Il COTA è stato per Jack Miller un trampolino di lancio verso le prossime tappe del campionato e il suo terzo posto all'arrivo, come prima Ducati (ufficiale e non) ad arrivare in classifica ne è la conferma.
Il portacolori del team Ducati Pramac dopo l'Argentina aveva già detto di avere tra le mani una moto davvero potente e il terzo posto ad Austin dà all'australiano una spinta importante anche in previsione della classifica iridata: al momento si trova al sesto posto con 29 punti.

“GRAZIE TEAM” - “Sono molto felice per questo risultato. – commenta Miller - Il feeling con la moto è stato molto buono per tutto il week end. Sono partito bene e questo mi ha permesso di stare subito con il gruppo di testa. Ringrazio il team perché ha fatto un grande lavoro non solo in questo week end ma fin dall’inizio della stagione”.

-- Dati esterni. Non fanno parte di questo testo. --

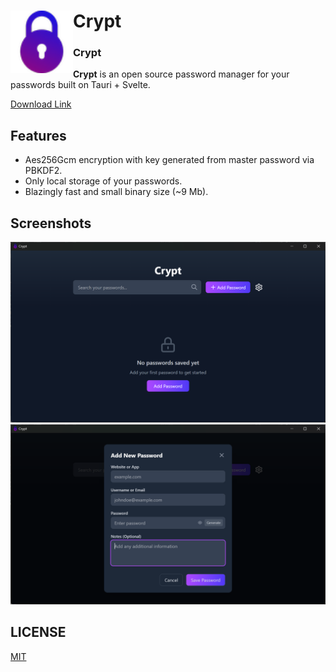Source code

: <div flex="true">
    <img src="./src-tauri/icons/64x64.png" width="100px" align="left">
    <h1>Crypt</h1>
</div>

### Crypt

**Crypt** is an open source password manager for your passwords built on Tauri + Svelte.

[Download Link](https://github.com/TAFH-debug/crypt/releases)

## Features

* Aes256Gcm encryption with key generated from master password via PBKDF2.
* Only local storage of your passwords.
* Blazingly fast and small binary size (~9 Mb).

## Screenshots

![App image](img/image-1.png)
![Modal image](img/image.png)

## LICENSE

[MIT](https://opensource.org/license/mit/)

C'E' ANCHE PECCO – Ma nel weekend texano anche l'altro pilota del team Pramac è andato oltre le più rosee aspettative chiudendo la gara in nona posizione e conquistando per la prima volta dal suo arrivo in Motogp (il pilota italiano è al suo primo anno da rookie) la top ten.
C'è da dire che per tutto il weekend Bagnaia ha girato davvero forte in pista, ottenendo, in qualifica, la dodicesima posizione che lo ha fatto scattare da subito nel gruppo dei più forti.
“Non era la pista miglior per Ducati, - dice Pecco che ad Austin aveva vinto lo scorso anno in Moto2 - una delle più difficili dell’anno e non proprio la mia favorita. Sono contento, sono contento del lavoro che abbiamo fatto, dei passi in avanti, stiamo facendo una bella progressione.”